---------- Sayfa metni ----------
Enflasyonla mücadelede makroekonomik veriler, para politikaları, makroihtiyatî tedbirler, maliye politikaları ne kadar önemliyse, psikolojik faktörler de bir o kadar önemlidir. Bu psikolojik etmenlerin başında ise hükûmete ve ekonomi yönetimine güven gelir. Ve o güvenin yerinde yeller esiyor artık. Çünkü ne veriler doğru ne de hedefler gerçekçi… Eğer Türkiye’de dezenflasyon sürecinde bir türlü hedefleri tutturulamıyorsa, işte bu saydığım etkenlerin hemen hepsinde veri eksikliği, siyasi vesayet ve halkın sürekli manipüle edilmesi en temel sebepler arasında yer alıyor. Bugüne kadar ne Orta Vadeli Program’da (OVP) yer alan hedefler tutturulabildi, ne enflasyon raporlarındaki beklenti aralıkları… Türkiye İstatistik Kurumu’nun (TÜİK) verileri nasıl çarpıttığını artık bilmeyen yok! Sonuç itibarıyla, tüm bu veri eksiklikleri ya da makyajlamalar, siyasî iktidarın yönlendirmeleri, para politikalarına uyumlu işlemeyen maliye politikaları, yıllardır ötelenen yapısal reformlar enflasyonla mücadelede sonuç alınmasını engelliyor. Hedefler tutmuyor ama ekonomi yönetimi şeffaf ve öz eleştirel bir tutum takınmak yerine, her revizyonun ardından bahanelere sığınmayı tercih ediyor. Bu sadece ekonomi yönetimi ya da AK Parti hükûmetlerinin yetersizliği ya da beceriksizliğiyle açıklanacak bir durum da değil. Bu bir rejim sorunu… Tüm bu olup bitenlerin ardında, Cumhurbaşkanlığı Hükûmet Sistemi (CHS) var. Yani özetle ’CHS sebep, enflasyon sonuçtur’. Türkiye gibi dünyanın en büyük 20 ekonomisinden biri olan, coğrafî konumu doğu-batı ve kuzey-güney eksenlerini kesen, 85 milyonluk bir ülkenin geleceği açısından CHS bir siyasî yönetim biçimi olarak bu ülkeye çok dar geliyor. En hayatî sonuçlarını iç ve dış siyasetle ekonomide gözlemliyoruz.
----------
Verilen problem a =>
Satırların içinde "collector number: 38716" ifadesini taşıyan satırdan başlayıp son satıra kadar her şeyi, iki uç da dahil, değiştirmeden yeniden yazın.
---------- Verilen satırlar ----------
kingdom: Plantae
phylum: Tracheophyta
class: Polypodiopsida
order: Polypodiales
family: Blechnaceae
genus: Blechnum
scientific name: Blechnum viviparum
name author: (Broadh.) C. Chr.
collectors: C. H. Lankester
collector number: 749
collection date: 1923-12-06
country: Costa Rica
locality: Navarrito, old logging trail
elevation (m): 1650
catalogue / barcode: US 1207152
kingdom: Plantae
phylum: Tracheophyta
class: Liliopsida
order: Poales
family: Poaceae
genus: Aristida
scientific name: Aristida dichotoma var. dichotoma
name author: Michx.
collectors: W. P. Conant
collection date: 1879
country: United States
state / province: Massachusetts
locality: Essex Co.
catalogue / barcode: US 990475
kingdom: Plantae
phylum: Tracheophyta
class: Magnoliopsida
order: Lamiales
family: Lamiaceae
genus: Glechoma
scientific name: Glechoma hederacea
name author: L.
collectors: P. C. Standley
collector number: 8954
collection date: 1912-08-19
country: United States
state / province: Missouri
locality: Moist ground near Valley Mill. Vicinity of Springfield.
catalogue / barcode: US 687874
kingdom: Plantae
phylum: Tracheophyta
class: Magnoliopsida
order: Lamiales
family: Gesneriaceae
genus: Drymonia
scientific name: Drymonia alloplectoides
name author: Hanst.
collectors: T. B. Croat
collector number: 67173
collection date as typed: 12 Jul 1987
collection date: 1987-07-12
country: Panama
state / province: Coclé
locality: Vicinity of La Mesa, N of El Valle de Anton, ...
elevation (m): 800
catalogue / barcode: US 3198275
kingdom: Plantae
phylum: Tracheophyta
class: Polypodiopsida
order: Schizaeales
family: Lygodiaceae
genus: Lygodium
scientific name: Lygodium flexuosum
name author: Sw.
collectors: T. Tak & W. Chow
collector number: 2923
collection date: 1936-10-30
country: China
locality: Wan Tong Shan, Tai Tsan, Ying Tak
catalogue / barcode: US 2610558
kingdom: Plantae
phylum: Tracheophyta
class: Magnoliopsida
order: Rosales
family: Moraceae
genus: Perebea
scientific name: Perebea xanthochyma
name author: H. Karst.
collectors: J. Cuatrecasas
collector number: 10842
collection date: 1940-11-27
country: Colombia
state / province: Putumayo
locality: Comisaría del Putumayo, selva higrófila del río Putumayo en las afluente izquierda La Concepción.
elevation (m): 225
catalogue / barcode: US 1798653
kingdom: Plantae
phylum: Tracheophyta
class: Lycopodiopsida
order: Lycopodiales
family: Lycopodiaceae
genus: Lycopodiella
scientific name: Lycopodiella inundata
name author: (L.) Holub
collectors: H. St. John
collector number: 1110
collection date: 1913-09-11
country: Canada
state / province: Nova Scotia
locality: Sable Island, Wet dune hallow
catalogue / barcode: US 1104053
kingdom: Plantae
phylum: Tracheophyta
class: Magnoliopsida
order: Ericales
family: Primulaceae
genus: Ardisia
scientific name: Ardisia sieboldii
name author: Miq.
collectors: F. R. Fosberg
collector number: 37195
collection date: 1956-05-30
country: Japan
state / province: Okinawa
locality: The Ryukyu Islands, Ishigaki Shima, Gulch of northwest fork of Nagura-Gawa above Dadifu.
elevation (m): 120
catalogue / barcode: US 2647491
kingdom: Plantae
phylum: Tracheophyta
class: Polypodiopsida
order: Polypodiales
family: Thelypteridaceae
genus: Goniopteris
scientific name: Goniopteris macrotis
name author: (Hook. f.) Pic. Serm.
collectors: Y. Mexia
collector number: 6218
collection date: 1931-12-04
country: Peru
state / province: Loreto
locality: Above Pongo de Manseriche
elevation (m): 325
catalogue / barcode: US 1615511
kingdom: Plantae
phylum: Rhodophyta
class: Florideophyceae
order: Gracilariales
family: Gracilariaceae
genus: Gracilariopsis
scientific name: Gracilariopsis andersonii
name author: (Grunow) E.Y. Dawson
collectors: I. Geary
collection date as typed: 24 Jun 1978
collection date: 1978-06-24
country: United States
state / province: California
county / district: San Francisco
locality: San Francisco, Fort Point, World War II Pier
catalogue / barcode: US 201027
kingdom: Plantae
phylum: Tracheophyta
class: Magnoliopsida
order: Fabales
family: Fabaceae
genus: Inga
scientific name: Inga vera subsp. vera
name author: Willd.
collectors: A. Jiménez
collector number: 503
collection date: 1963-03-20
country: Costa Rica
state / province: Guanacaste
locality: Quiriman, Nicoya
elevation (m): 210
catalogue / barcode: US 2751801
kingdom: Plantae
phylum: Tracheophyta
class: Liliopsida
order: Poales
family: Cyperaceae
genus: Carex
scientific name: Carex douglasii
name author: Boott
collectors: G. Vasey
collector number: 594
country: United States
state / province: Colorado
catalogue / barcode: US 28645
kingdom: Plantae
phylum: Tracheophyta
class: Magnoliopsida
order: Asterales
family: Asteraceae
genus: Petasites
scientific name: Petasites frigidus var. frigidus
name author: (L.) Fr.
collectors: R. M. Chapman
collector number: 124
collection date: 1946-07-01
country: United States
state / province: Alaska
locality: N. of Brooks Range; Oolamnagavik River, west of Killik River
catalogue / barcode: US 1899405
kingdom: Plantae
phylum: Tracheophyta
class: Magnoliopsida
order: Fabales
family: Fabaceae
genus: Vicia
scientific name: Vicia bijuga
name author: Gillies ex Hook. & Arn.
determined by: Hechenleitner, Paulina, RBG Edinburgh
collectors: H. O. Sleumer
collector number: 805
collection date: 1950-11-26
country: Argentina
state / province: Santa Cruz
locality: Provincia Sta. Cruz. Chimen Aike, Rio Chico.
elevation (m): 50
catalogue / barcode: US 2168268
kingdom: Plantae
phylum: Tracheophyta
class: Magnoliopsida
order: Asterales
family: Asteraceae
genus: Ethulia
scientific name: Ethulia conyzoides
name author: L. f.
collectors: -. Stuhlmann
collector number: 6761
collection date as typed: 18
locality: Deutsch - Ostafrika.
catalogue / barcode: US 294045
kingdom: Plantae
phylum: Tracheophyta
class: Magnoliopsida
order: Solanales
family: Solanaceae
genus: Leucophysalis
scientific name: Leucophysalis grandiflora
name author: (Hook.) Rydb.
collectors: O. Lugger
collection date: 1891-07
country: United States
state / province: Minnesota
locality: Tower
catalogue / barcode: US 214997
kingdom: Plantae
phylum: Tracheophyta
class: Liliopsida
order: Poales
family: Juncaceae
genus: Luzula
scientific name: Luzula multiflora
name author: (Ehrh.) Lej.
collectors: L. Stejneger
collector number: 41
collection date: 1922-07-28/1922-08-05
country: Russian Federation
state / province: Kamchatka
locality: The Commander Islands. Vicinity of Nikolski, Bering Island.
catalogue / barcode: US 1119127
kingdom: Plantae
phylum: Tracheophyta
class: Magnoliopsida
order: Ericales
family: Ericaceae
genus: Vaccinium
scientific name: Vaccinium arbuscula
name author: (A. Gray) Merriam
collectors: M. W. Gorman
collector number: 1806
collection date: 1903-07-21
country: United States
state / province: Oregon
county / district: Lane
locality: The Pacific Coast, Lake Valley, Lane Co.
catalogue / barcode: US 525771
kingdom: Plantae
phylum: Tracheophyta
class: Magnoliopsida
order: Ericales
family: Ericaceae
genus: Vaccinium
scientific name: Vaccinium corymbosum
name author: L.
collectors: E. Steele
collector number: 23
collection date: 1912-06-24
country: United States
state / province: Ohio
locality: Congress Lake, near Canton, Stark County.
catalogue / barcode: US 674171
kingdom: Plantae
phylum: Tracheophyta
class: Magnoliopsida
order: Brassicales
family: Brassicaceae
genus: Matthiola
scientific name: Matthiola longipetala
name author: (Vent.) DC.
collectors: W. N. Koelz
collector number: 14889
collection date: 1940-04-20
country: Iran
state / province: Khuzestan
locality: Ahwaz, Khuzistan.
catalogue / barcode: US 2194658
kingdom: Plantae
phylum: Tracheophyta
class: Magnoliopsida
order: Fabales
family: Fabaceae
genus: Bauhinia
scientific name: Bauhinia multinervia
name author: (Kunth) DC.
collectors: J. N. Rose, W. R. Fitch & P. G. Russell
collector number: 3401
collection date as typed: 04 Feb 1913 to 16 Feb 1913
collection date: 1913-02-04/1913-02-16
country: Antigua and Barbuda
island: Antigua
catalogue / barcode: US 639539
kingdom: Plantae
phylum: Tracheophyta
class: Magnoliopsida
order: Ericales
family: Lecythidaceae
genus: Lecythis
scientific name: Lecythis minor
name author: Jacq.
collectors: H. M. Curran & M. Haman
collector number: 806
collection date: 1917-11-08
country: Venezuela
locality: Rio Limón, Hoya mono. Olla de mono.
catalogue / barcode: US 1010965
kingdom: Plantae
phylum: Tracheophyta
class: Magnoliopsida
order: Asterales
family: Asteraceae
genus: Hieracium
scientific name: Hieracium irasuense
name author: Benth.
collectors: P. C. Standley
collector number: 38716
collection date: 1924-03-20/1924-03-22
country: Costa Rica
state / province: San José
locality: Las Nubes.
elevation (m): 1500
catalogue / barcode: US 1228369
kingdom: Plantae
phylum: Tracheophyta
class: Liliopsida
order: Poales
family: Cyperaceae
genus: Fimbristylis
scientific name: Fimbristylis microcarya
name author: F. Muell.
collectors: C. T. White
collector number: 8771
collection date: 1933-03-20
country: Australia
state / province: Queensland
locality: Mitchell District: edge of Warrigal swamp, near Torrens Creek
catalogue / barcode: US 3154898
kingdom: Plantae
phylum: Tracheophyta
----------
Verilen problem b =>
Enflasyon üzerine yazıda, enflasyonun sebebi olarak hangi yönetim sistemi gösteriliyor?

Problemin çözümü a =>
collector number: 38716
collection date: 1924-03-20/1924-03-22
country: Costa Rica
state / province: San José
locality: Las Nubes.
elevation (m): 1500
catalogue / barcode: US 1228369
kingdom: Plantae
phylum: Tracheophyta
class: Liliopsida
order: Poales
family: Cyperaceae
genus: Fimbristylis
scientific name: Fimbristylis microcarya
name author: F. Muell.
collectors: C. T. White
collector number: 8771
collection date: 1933-03-20
country: Australia
state / province: Queensland
locality: Mitchell District: edge of Warrigal swamp, near Torrens Creek
catalogue / barcode: US 3154898
kingdom: Plantae
phylum: Tracheophyta

Problemin çözümü b =>
Cumhurbaşkanlığı Hükûmet Sistemi (CHS).